# Chiller fees in downtown



## AVO (Jun 22, 2012)

Dear all,
I am getting conflicting information from various people, that buildings in downtown burj are chiller free or not?
can members pls advise, if tenants are paying chiller fees in this part of town for buildings such as lofts, south ridge , boulevard walk, centrans, standpoint etc.

would appreciate your assistance.

brgds


----------



## TallyHo (Aug 21, 2011)

If it's Emaar (then all of downtown proper around the mall including the Burj Views, Lofts, Residences and Boulevard Walk, the tenants do not pay chiller fees.

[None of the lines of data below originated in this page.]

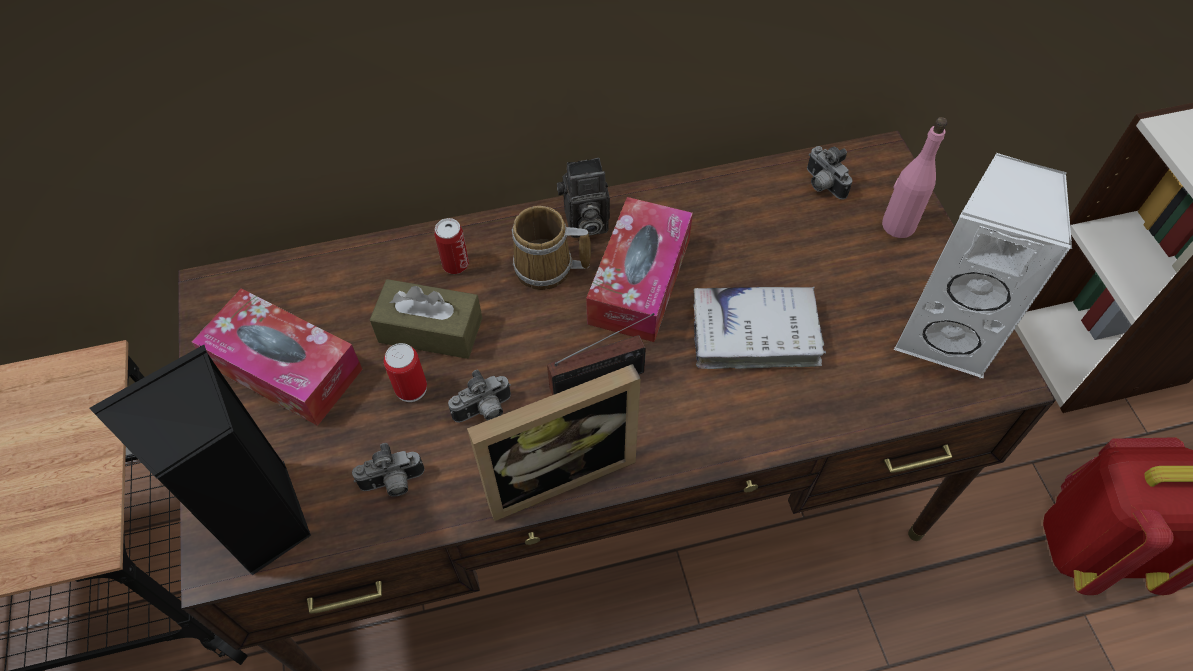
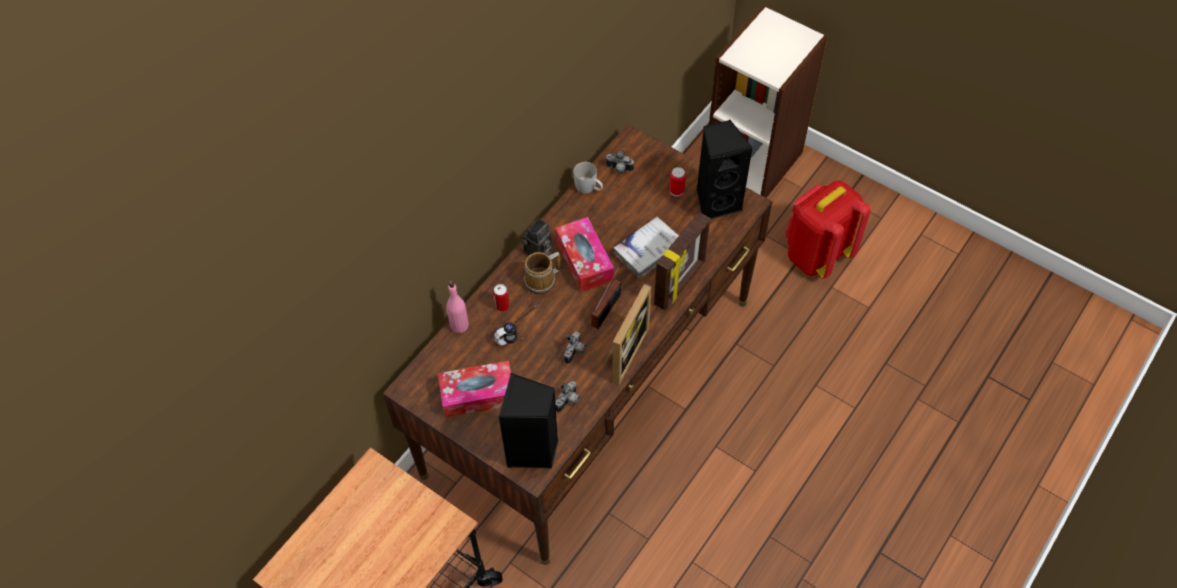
camera: 40 degrees left, 0 degrees up
(411, 388) = (538, 365): can -> can (676, 190)
(430, 330) = (521, 338): brown tissue box -> headphones
(750, 182) = (589, 188): none -> white mug
(761, 425) = (680, 283): none -> picture frame
(898, 225) = (663, 168): pink bottle -> pink bottle (459, 325)
(946, 334) = (716, 202): white speaker -> black speaker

If it's Business Bay (sometimes confused with downtown) then tenants do pay chiller fees.



AVO said:


> Dear all,
> I am getting conflicting information from various people, that buildings in downtown burj are chiller free or not?
> can members pls advise, if tenants are paying chiller fees in this part of town for buildings such as lofts, south ridge , boulevard walk, centrans, standpoint etc.
> 
> ...


----------



## AVO (Jun 22, 2012)

TallyHo said:


> If it's Emaar (then all of downtown proper around the mall including the Burj Views, Lofts, Residences and Boulevard Walk, the tenants do not pay chiller fees.
> 
> If it's Business Bay (sometimes confused with downtown) then tenants do pay chiller fees.



thanks tally,
that means executive towers 0 business bay , tenants have to pay chiller fees in addition to their bills ?

rgds


----------



## TallyHo (Aug 21, 2011)

Yes.



AVO said:


> thanks tally,
> that means executive towers 0 business bay , tenants have to pay chiller fees in addition to their bills ?
> 
> rgds


----------